Tamemes
No todos los ancianos son venerables todo el tiempo. Ser mayor no convierte a nadie ni en bondadoso ni en entrañable ni en autocrítico si no lo ha sido antes


A veces, en días aciagos, se me aparece la RAE y me salva la vida. Andaba ayer una mustia, seca, mohína, huérfana de musas para hincarle las teclas al tema de la semana, cuando me dio por buscar “tamemes” en Google, por ver si la parida se le había ocurrido antes a algún colega para hacer unas risas con los memes de Tamames en la moción de censura, y ¡bingo! Al cierre de estas líneas, no solo nadie había publicado tal palabro en tal contexto, sino que el vocablo tiene entrada propia en el Diccionario de la docta casa. “Tameme: Cargador indio que acompaña a los viajeros”, reza la definición, digna del rosco de Pasapalabra. Pero es que, espera, el glosario de americanismos añade: “Persona que transporta cargas” en la época prehispánica. Más clavado, imposible. Porque ¿qué otra cosa ha sido Ramón Tamames para Vox, sino un tameme de lujo?

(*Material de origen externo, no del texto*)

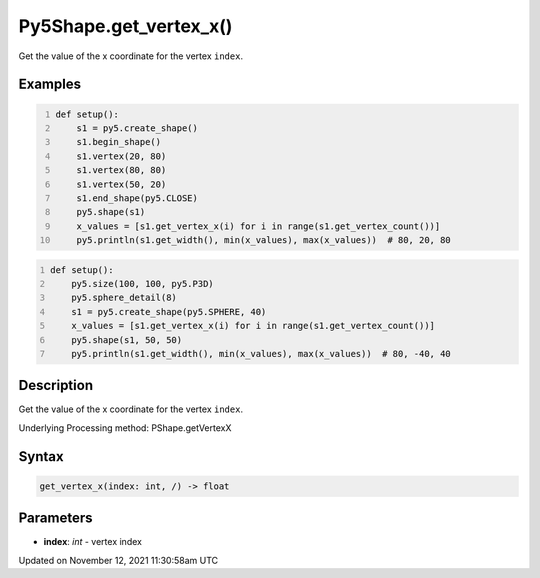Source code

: Py5Shape.get_vertex_x()
=======================

Get the value of the x coordinate for the vertex ``index``.

Examples
--------

.. raw:: html

    <div class="example-table">

.. raw:: html

    <div class="example-row"><div class="example-cell-image">

.. image:: /images/reference/Py5Shape_get_vertex_x_0.png
    :alt: example picture for get_vertex_x()

.. raw:: html

    </div><div class="example-cell-code">

.. code:: python
    :number-lines:

    def setup():
        s1 = py5.create_shape()
        s1.begin_shape()
        s1.vertex(20, 80)
        s1.vertex(80, 80)
        s1.vertex(50, 20)
        s1.end_shape(py5.CLOSE)
        py5.shape(s1)
        x_values = [s1.get_vertex_x(i) for i in range(s1.get_vertex_count())]
        py5.println(s1.get_width(), min(x_values), max(x_values))  # 80, 20, 80

.. raw:: html

    </div></div>

.. raw:: html

    <div class="example-row"><div class="example-cell-image">

.. image:: /images/reference/Py5Shape_get_vertex_x_1.png
    :alt: example picture for get_vertex_x()

.. raw:: html

    </div><div class="example-cell-code">

.. code:: python
    :number-lines:

    def setup():
        py5.size(100, 100, py5.P3D)
        py5.sphere_detail(8)
        s1 = py5.create_shape(py5.SPHERE, 40)
        x_values = [s1.get_vertex_x(i) for i in range(s1.get_vertex_count())]
        py5.shape(s1, 50, 50)
        py5.println(s1.get_width(), min(x_values), max(x_values))  # 80, -40, 40

.. raw:: html

    </div></div>

.. raw:: html

    </div>

Description
-----------

Get the value of the x coordinate for the vertex ``index``.

Underlying Processing method: PShape.getVertexX

Syntax
------

.. code:: python

    get_vertex_x(index: int, /) -> float

Parameters
----------

* **index**: `int` - vertex index


Updated on November 12, 2021 11:30:58am UTC

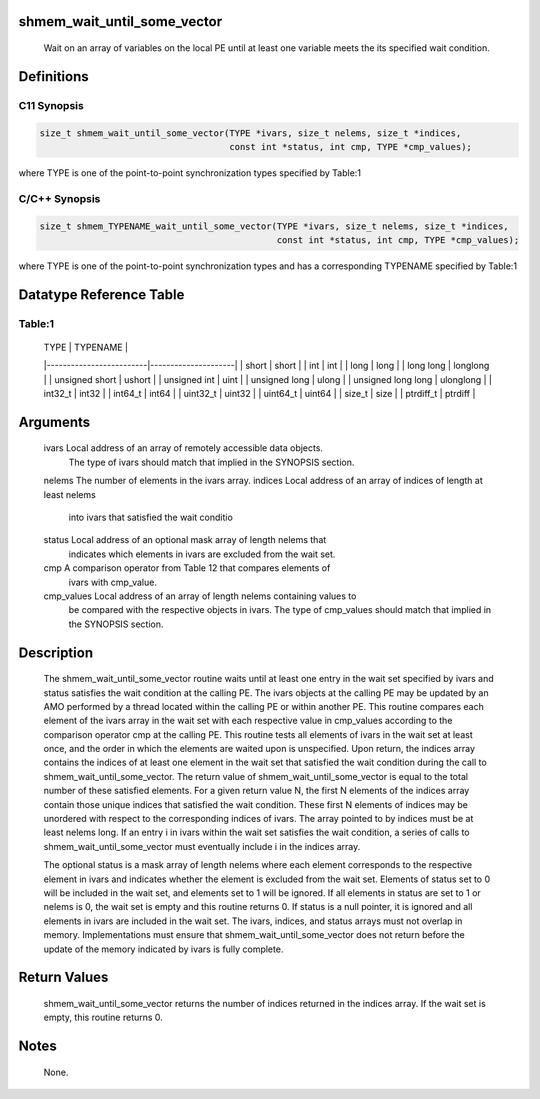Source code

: shmem_wait_until_some_vector
============================

   Wait on an array of variables on the local PE until at least one variable
   meets the its specified wait condition.

Definitions
===========

C11 Synopsis
------------

.. code:: bash

   size_t shmem_wait_until_some_vector(TYPE *ivars, size_t nelems, size_t *indices,
                                       const int *status, int cmp, TYPE *cmp_values);

where TYPE is one of the point-to-point synchronization types specified
by Table:1

C/C++ Synopsis
--------------

.. code:: bash

   size_t shmem_TYPENAME_wait_until_some_vector(TYPE *ivars, size_t nelems, size_t *indices,
                                                const int *status, int cmp, TYPE *cmp_values);

where TYPE is one of the point-to-point synchronization types and has a
corresponding TYPENAME specified by Table:1

Datatype Reference Table
========================

Table:1
-------

     |           TYPE          |      TYPENAME       |
     |-------------------------|---------------------|
     |   short                 |     short           |
     |   int                   |     int             |
     |   long                  |     long            |
     |   long long             |     longlong        |
     |   unsigned short        |     ushort          |
     |   unsigned int          |     uint            |
     |   unsigned long         |     ulong           |
     |   unsigned long long    |     ulonglong       |
     |   int32_t               |     int32           |
     |   int64_t               |     int64           |
     |   uint32_t              |     uint32          |
     |   uint64_t              |     uint64          |
     |   size_t                |     size            |
     |   ptrdiff_t             |     ptrdiff         |

Arguments
=========

   ivars       Local address of an array of remotely accessible data objects.
               The type of ivars should match that implied in the SYNOPSIS
               section.
   nelems      The number of elements in the ivars array.
   indices     Local address of an array of indices of length at least nelems
               into ivars that satisfied the wait conditio
   status      Local address of an optional mask array of length nelems that
               indicates which elements in ivars are excluded from the wait set.
   cmp         A comparison operator from Table 12 that compares elements of
               ivars with cmp_value.
   cmp_values  Local address of an array of length nelems containing values to
               be compared with the respective objects in ivars. The type of
               cmp_values should match that implied in the SYNOPSIS section.

Description
===========

   The shmem_wait_until_some_vector routine waits until at least one entry in
   the wait set specified by ivars and status satisfies the wait condition at
   the calling PE. The ivars objects at the calling PE may be updated by an
   AMO performed by a thread located within the calling PE or within another
   PE. This routine compares each element of the ivars array in the wait set
   with each respective value in cmp_values according to the comparison
   operator cmp at the calling PE. This routine tests all elements of ivars in
   the wait set at least once, and the order in which the elements are waited
   upon is unspecified. Upon return, the indices array contains the indices of
   at least one element in the wait set that satisfied the wait condition
   during the call to shmem_wait_until_some_vector. The return value of
   shmem_wait_until_some_vector is equal to the total number of these
   satisfied elements. For a given return value N, the first N elements of the
   indices array contain those unique indices that satisfied the wait
   condition. These first N elements of indices may be unordered with respect
   to the corresponding indices of ivars. The array pointed to by indices must
   be at least nelems long. If an entry i in ivars within the wait set
   satisfies the wait condition, a series of calls to
   shmem_wait_until_some_vector must eventually include i in the indices
   array.

   The optional status is a mask array of length nelems where each element
   corresponds to the respective element in ivars and indicates whether the
   element is excluded from the wait set. Elements of status set to 0 will be
   included in the wait set, and elements set to 1 will be ignored. If all
   elements in status are set to 1 or nelems is 0, the wait set is empty and
   this routine returns 0. If status is a null pointer, it is ignored and all
   elements in ivars are included in the wait set. The ivars, indices, and
   status arrays must not overlap in memory. Implementations must ensure that
   shmem_wait_until_some_vector does not return before the update of the
   memory indicated by ivars is fully complete.

Return Values
=============

   shmem_wait_until_some_vector returns the number of indices returned in the
   indices array. If the wait set is empty, this routine returns 0.

Notes
=====

   None.
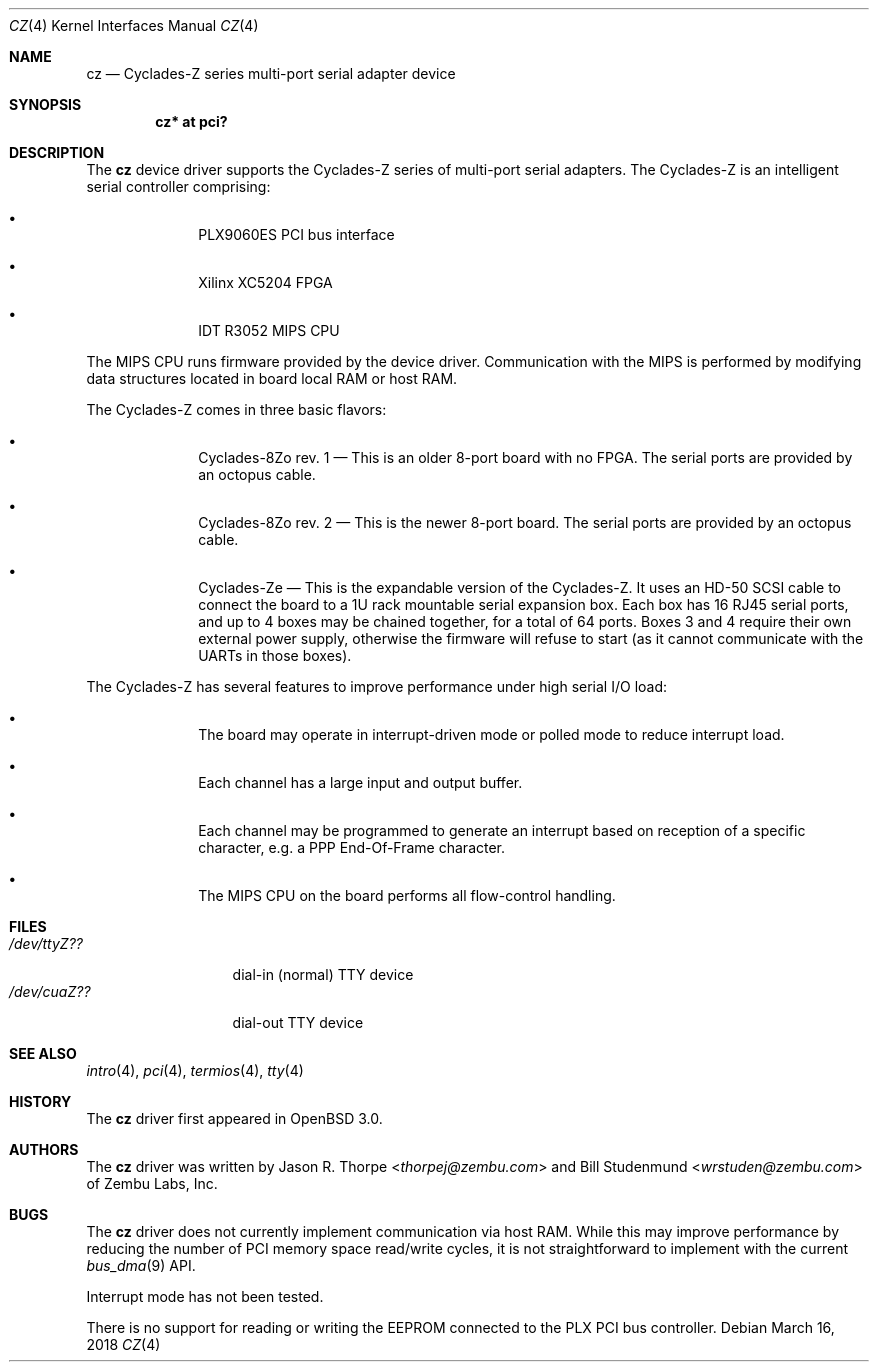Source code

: .\"	$OpenBSD: cz.4,v 1.13 2018/03/16 16:58:26 schwarze Exp $
.\"	$NetBSD: cz.4,v 1.3 2001/06/12 14:46:11 wiz Exp $
.\"
.\" Copyright (c) 2000 Zembu Labs, Inc.
.\" All rights reserved.
.\"
.\" Author: Jason R. Thorpe <thorpej@zembu.com>
.\"
.\" Redistribution and use in source and binary forms, with or without
.\" modification, are permitted provided that the following conditions
.\" are met:
.\" 1. Redistributions of source code must retain the above copyright
.\"    notice, this list of conditions and the following disclaimer.
.\" 2. Redistributions in binary form must reproduce the above copyright
.\"    notice, this list of conditions and the following disclaimer in the
.\"    documentation and/or other materials provided with the distribution.
.\" 3. All advertising materials mentioning features or use of this software
.\"    must display the following acknowledgement:
.\"        This product includes software developed by Zembu Labs, Inc.
.\" 4. Neither the name of Zembu Labs nor the names of its employees may
.\"    be used to endorse or promote products derived from this software
.\"    without specific prior written permission.
.\"
.\" THIS SOFTWARE IS PROVIDED BY ZEMBU LABS, INC. ``AS IS'' AND ANY EXPRESS
.\" OR IMPLIED WARRANTIES, INCLUDING, BUT NOT LIMITED TO, THE IMPLIED WAR-
.\" RANTIES OF MERCHANTABILITY AND FITNESS FOR A PARTICULAR PURPOSE ARE DIS-
.\" CLAIMED.  IN NO EVENT SHALL ZEMBU LABS BE LIABLE FOR ANY DIRECT, INDIRECT,
.\" INCIDENTAL, SPECIAL, EXEMPLARY, OR CONSEQUENTIAL DAMAGES (INCLUDING, BUT
.\" NOT LIMITED TO, PROCUREMENT OF SUBSTITUTE GOODS OR SERVICES; LOSS OF USE,
.\" DATA, OR PROFITS; OR BUSINESS INTERRUPTION) HOWEVER CAUSED AND ON ANY
.\" THEORY OF LIABILITY, WHETHER IN CONTRACT, STRICT LIABILITY, OR TORT
.\" (INCLUDING NEGLIGENCE OR OTHERWISE) ARISING IN ANY WAY OUT OF THE USE OF
.\" THIS SOFTWARE, EVEN IF ADVISED OF THE POSSIBILITY OF SUCH DAMAGE.
.\"
.Dd $Mdocdate: March 16 2018 $
.Dt CZ 4
.Os
.Sh NAME
.Nm cz
.Nd Cyclades-Z series multi-port serial adapter device
.Sh SYNOPSIS
.Cd "cz* at pci?"
.Sh DESCRIPTION
The
.Nm
device driver supports the Cyclades-Z series of multi-port serial adapters.
The Cyclades-Z is an intelligent serial controller comprising:
.Bl -bullet -offset indent
.It
PLX9060ES PCI bus interface
.It
Xilinx XC5204 FPGA
.It
IDT R3052 MIPS CPU
.El
.Pp
The MIPS CPU runs firmware provided by the device driver.
Communication with the MIPS is performed by modifying data structures located
in board local RAM or host RAM.
.Pp
The Cyclades-Z comes in three basic flavors:
.Bl -bullet -offset indent
.It
Cyclades-8Zo rev. 1 \(em This is an older 8-port board with no FPGA.
The serial ports are provided by an octopus cable.
.It
Cyclades-8Zo rev. 2 \(em This is the newer 8-port board.
The serial ports are provided by an octopus cable.
.It
Cyclades-Ze \(em This is the expandable version of the Cyclades-Z.
It uses an HD-50 SCSI cable to connect the board to a 1U rack mountable serial
expansion box.
Each box has 16 RJ45 serial ports, and up to 4 boxes may be chained together,
for a total of 64 ports.
Boxes 3 and 4 require their own external power supply, otherwise the firmware
will refuse to start (as it cannot communicate with the UARTs in those boxes).
.El
.Pp
The Cyclades-Z has several features to improve performance under
high serial I/O load:
.Bl -bullet -offset indent
.It
The board may operate in interrupt-driven mode or polled mode to reduce
interrupt load.
.It
Each channel has a large input and output buffer.
.It
Each channel may be programmed to generate an interrupt based on
reception of a specific character, e.g. a PPP End-Of-Frame character.
.It
The MIPS CPU on the board performs all flow-control handling.
.El
.Sh FILES
.Bl -tag -width XXXXXXXXXXX -compact
.It Pa /dev/ttyZ??
dial-in (normal) TTY device
.It Pa /dev/cuaZ??
dial-out TTY device
.El
.\" .Sh DIAGNOSTICS
.\" XXX to be done.
.Sh SEE ALSO
.Xr intro 4 ,
.Xr pci 4 ,
.Xr termios 4 ,
.Xr tty 4
.Sh HISTORY
The
.Nm
driver first appeared in
.Ox 3.0 .
.Sh AUTHORS
.An -nosplit
The
.Nm
driver was written by
.An Jason R. Thorpe Aq Mt thorpej@zembu.com
and
.An Bill Studenmund Aq Mt wrstuden@zembu.com
of Zembu Labs, Inc.
.Sh BUGS
The
.Nm
driver does not currently implement communication via host RAM.
While this may improve performance by reducing the number of PCI memory
space read/write cycles, it is not straightforward to implement with
the current
.Xr bus_dma 9
API.
.Pp
Interrupt mode has not been tested.
.Pp
There is no support for reading or writing the EEPROM connected to
the PLX PCI bus controller.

No me extraña que el candidato se doliera en sede parlamentaria de la ingratitud de la madre patria con Hernán Cortés e Isabel la Católica. Entiende más esa época que esta.
Ahora en serio. En España viven 143.000 varones de entre 90 y 94 años. La esperanza de vida masculina es de pocos meses por encima de los 80, así que los nonagenarios son auténticos supervivientes. Y hay muchas maneras de serlo. Algunos tienen la cabeza o el cuerpo perdido. Otros, están estupendos. Alguno, incluso, bendito sea, va a First Dates a buscar a quien querer en sus últimos años. Pero me temo que la mayoría, yo la primera, no sabemos cómo tratarlos. Sus señorías se debatían estos días entre la mofa, la condescendencia y la piedad con el anciano candidato Tamames. Personalmente, tengo un respeto reverencial a los mayores, pero no todos los viejos son venerables todo el tiempo. Ser mayor no convierte a nadie en bondadoso ni en entrañable ni en autocrítico si no lo ha sido antes. Tamames cumple los 90 en noviembre. Se le ve en plena forma. Tanto, que se permitió recomendarles una pastillita de Cafinitrina a los jóvenes diputados cincuentones, de tan acelerados que van por la vida. Dicen que el pudor es lo último que se pierde en la vida. La vanidad debe de andarle cerca. Cumplida su autoimpuesta misión histórica, don Ramón haría bien en volver a sus cátedras y dejarse de encarguitos. Él, como eminencia de la economía, debería saber que, hoy, los tamemes trabajan para Glovo.